As boring as it may seem, those numbers on the bottom of the plastic are actually super important when it comes to the recycling process!
I wanted to make it short and sweet for ya'll so you would be better educated about what the numbers mean, which plastics to avoid entirely (I preach trying to avoid all plastics) and the plastic recycling process.
I always refer to this AMAZING graph I found a while back from Ocean Conservancy. I find it very useful and clear. Plastic numbers 1, 2, & 5 are the easiest plastics to recycle (always good to double check with your local recycling centers because not all are the same in). Most commonly for 1, 2, & 5 are water bottles, milk containers, shampoo and conditioner bottles, detergent containers, and yogurt containers. Screen shot the graph and use it as a point of reference in your day-to-day life!
For these to be recycled, THEY MUST BE WASHED OUT COMPLETELY! And by completely...I mean...completely washed out (I realize this can be annoying as you're in a rush in the morning and don't always have time to perfectly wash out the ketchup container but you must). You must also remove any caps (like on a milk container) as the caps are different number plastic and must be recycled differently.
The most difficult to recycle, and most often just not recycled at all because of this, are plastic numbers 3, 6, & 7. For example plastic cutlery, thin plastic that is around cheese and deli meat packaging, as well as large water containers. These should all at costs be avoided! These are plastics that are not able to be recycled or reused into anything and are sent to the landfills.
Although better to avoid plastics all together, some plastics are "safer" and "better" than others because of the fact that they can be recycled and made into new products. When making a choice at the store or a cafe, try to choose plastics that have the SPI code of 1, 2, & 5. Ensure that once you are finished, you clean it completely and recycle it.

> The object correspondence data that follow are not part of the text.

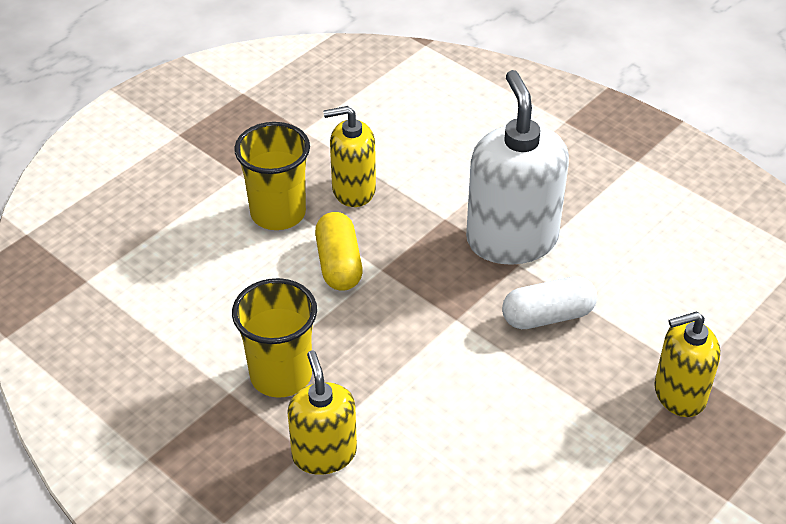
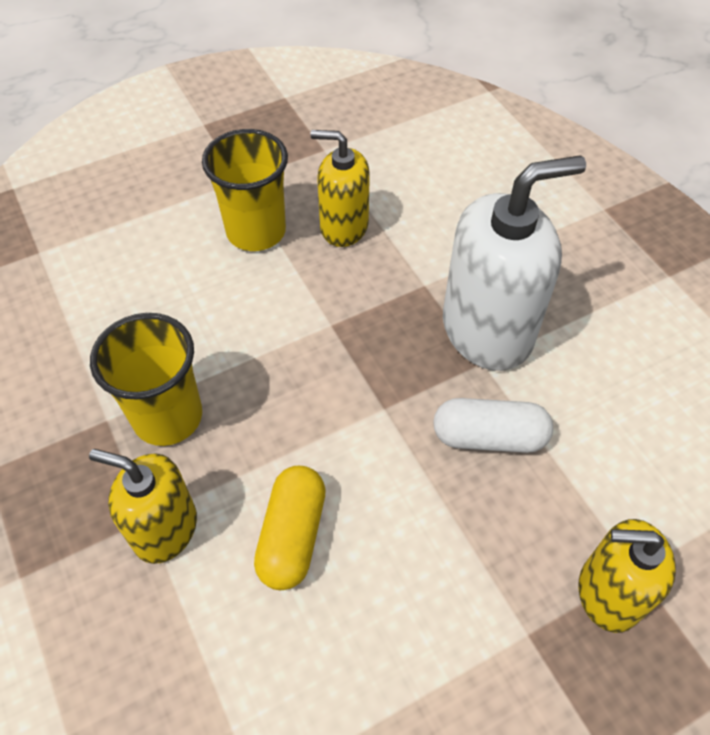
camera: 20 degrees right, 10 degrees up
(324, 453) = (165, 529): yellow soap dispenser -> yellow soap dispenser turned 75 degrees counterclockwise
(339, 264) = (289, 306): yellow capsule -> yellow capsule (292, 535)
(512, 239) = (487, 330): white soap dispenser -> white soap dispenser turned 60 degrees clockwise

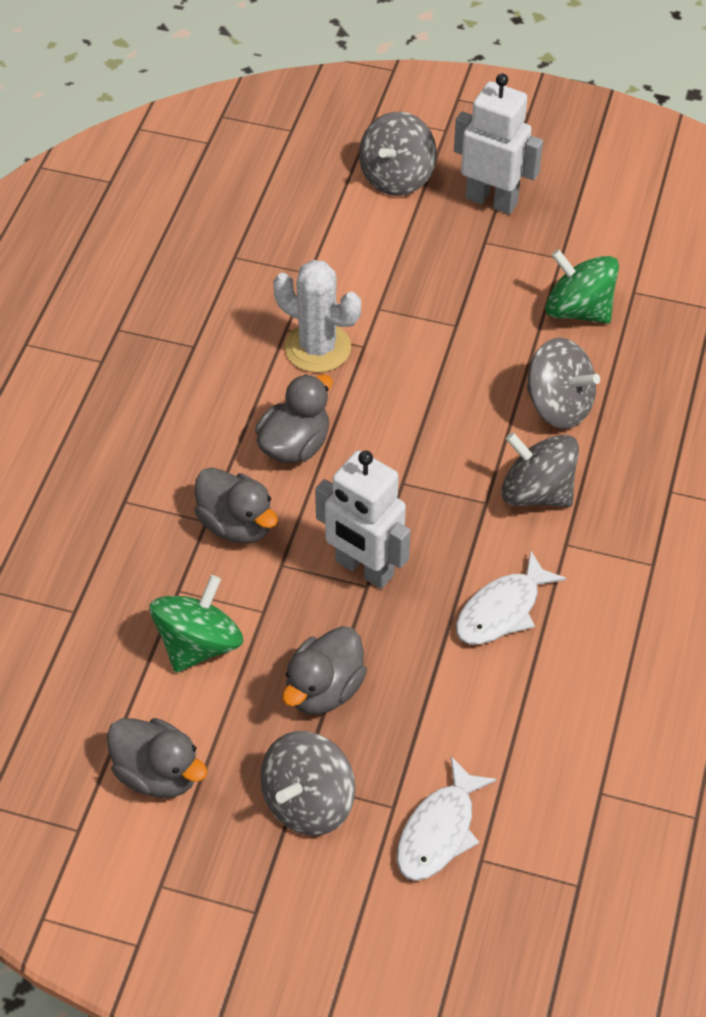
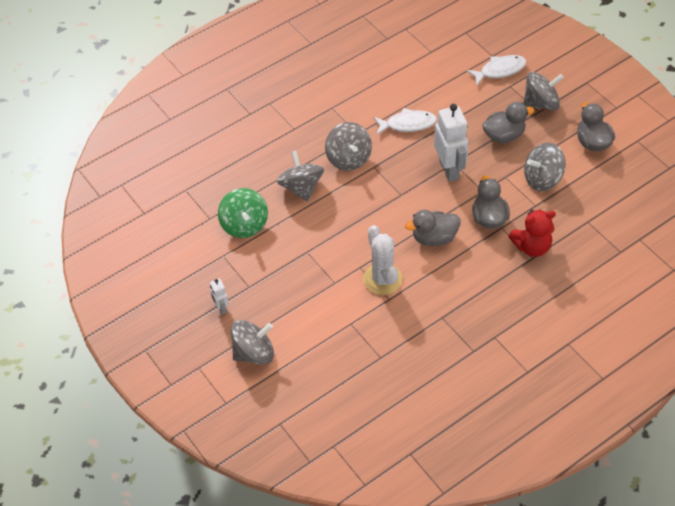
camera: 140 degrees left, 0 degrees up
(136, 517) = (532, 247): none -> red teddy bear
(199, 644) = (542, 179): green spinning top -> grey spinning top
(491, 200) = (221, 308): white robot -> white robot, size x0.48

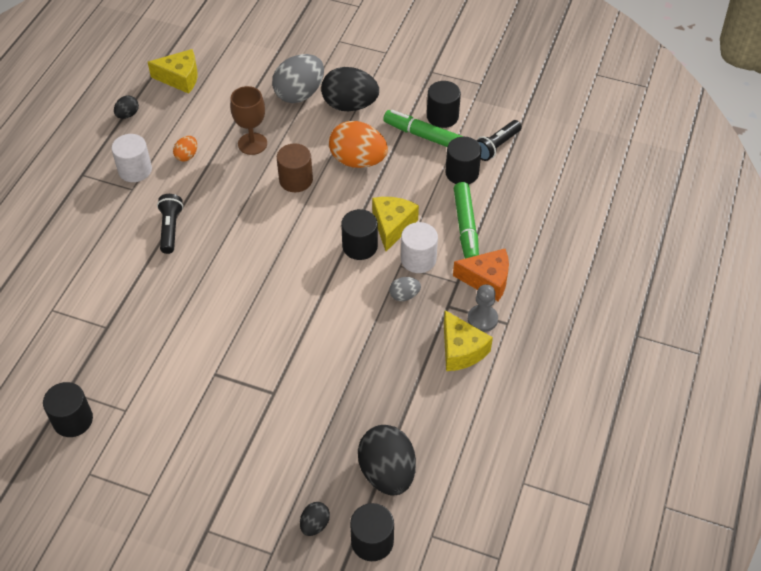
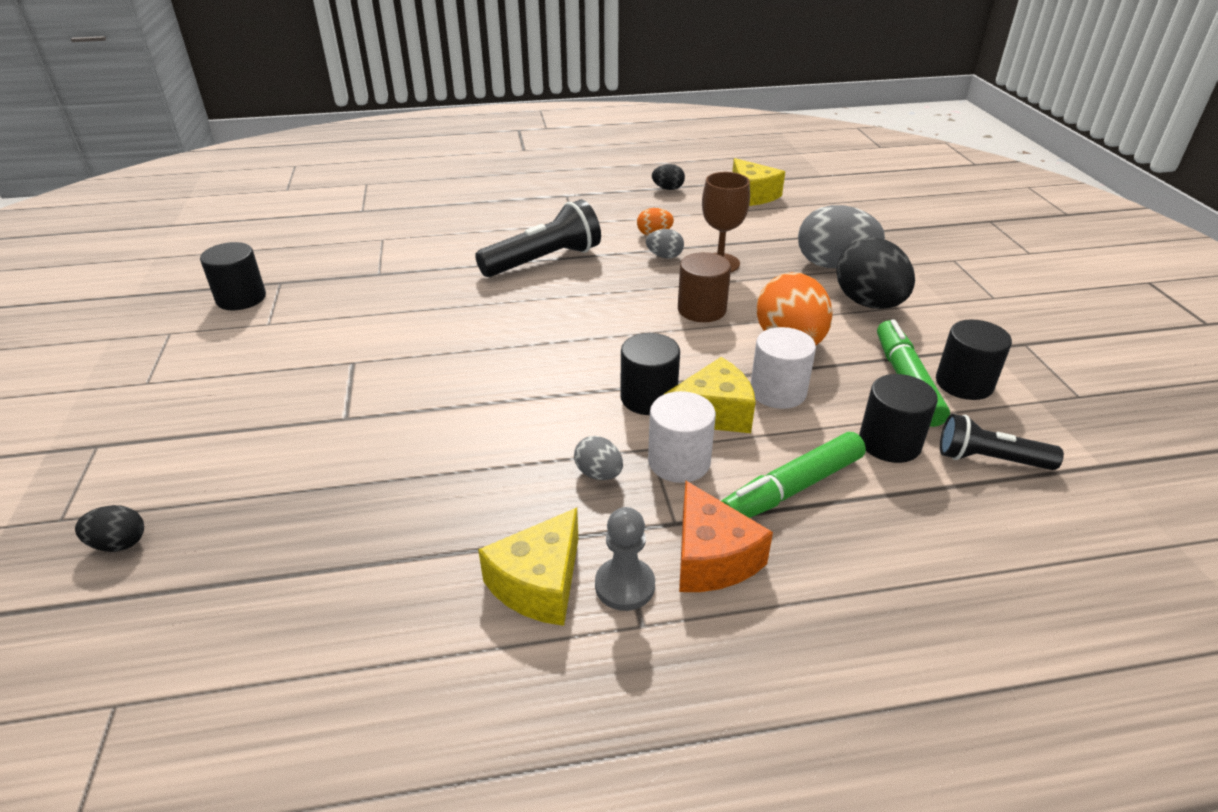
camera: 60 degrees right, 15 degrees down
(135, 170) = (602, 216): white cylinder -> white cylinder (778, 392)
(170, 228) = (544, 260): black flashlight -> black flashlight, size x1.59
(220, 165) = (664, 256): none -> grey egg
(372, 541) = (92, 625): black cylinder -> none
(387, 472) = (240, 589): black egg -> none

"I recommend starting small and being consistent, like swapping out plastic water bottles for a reusable water bottle. Or bringing your own bamboo cutlery set instead of grabbing single-use plastic cutlery."
Another great option is to try and move more towards a plastic-free lifestyle, as mentioned in our blog Consciously Living Plastic Free. I recommend starting small and being consistent, like swapping out plastic water bottles for a reusable water bottle. Or bringing your own bamboo cutlery set instead of grabbing single-use plastic cutlery.
Whatever your choose, just be conscious of the different products you are using and what they are made of. They can not only impact the environment, but also your body!